Over one-third of private wells in Kewaunee County were found to be unsafe to drink because they had been polluted by toxins in cow manure from runoff in what a judge termed a "massive regulatory failure" in a 2014 finding, (Seely, WisconsinWatch), circumvented by the the Dept. of Resources.

Utesch is a favorite to win

Lynn and Nancy Utesch pictured in the Socially Responsible
Agricultural Project (SRAP) (Facebook)
Utesch enter the race as a favorite in the race as Door County votes Democratic in presidential elections, and the driven Utesch is well-known in the sparsely populated Kewaunee County which votes marginally Republican in presidential elections.

The campaign between Utesch and Kitchens follows numerous reports of hospitalizations of people drinking water from polluted water wells, a condition that persists and Utesch has vowed to fight, (Mal Contends, Green Bay Press Gazette, Door County Pulse, Sustain Rural Wisconsin Network).

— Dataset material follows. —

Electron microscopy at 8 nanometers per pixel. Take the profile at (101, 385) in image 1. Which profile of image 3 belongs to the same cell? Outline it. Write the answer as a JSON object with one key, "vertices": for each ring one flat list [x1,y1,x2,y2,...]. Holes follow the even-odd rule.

Scott Walker Deplete-and-Pollute-Sell Plot

The announcement of Utesch's candidacy comes as Scott Walker signs a bill, AB 603, that would decimate protection of 1,000s of bodies of shoreline water in Wisconsin, including the Lake Superior Water Trail (LSWT).

The peninsula is currently fighting developers supported by the incumbent that would destroy large tracts of the peninsula shoreline with unwanted (by residents) development.

A forum about the impact of CAFOs (Concentrated (Confined)
Animal Feeding Operations) on quality of life and health
in rural communities and water was held in Ashland, Wisconsin
Feb. 28, 2015. Later, participants stood on Lake Superior.
- From Left to Right, Dr. Keeve Nachman,
Gordon Stevenson, Dr. John Ikerd and Lynn and Nancy Utesch
Photo: Scott Dye
Utesch is known statewide for his work on sustainable, environmentally friendly agriculture, and his opposition to industrialized agriculture polluting surface waters and aquifers around the state.

Kewaunee County is home to some of the most dangerous and damaging pollution of Concentrated (Confined) Agricultural Operations (CAFO and near-CAFO designation) that dump millions of tons of cow and pig manure into the environment, (Yancey, Green Bay Press Gazette).

Scott Walker is expected to sign 2015 Senate Bill 390, (link broken, new link) which gives any county with a county highway commissioner the power to issue liquid manure transfer piping through and along any county highway, a relatively unknown and little-discussed legislation that could devastate the region, a tourism and recreational mecca known as Wisconsin's Martha's Vineyard.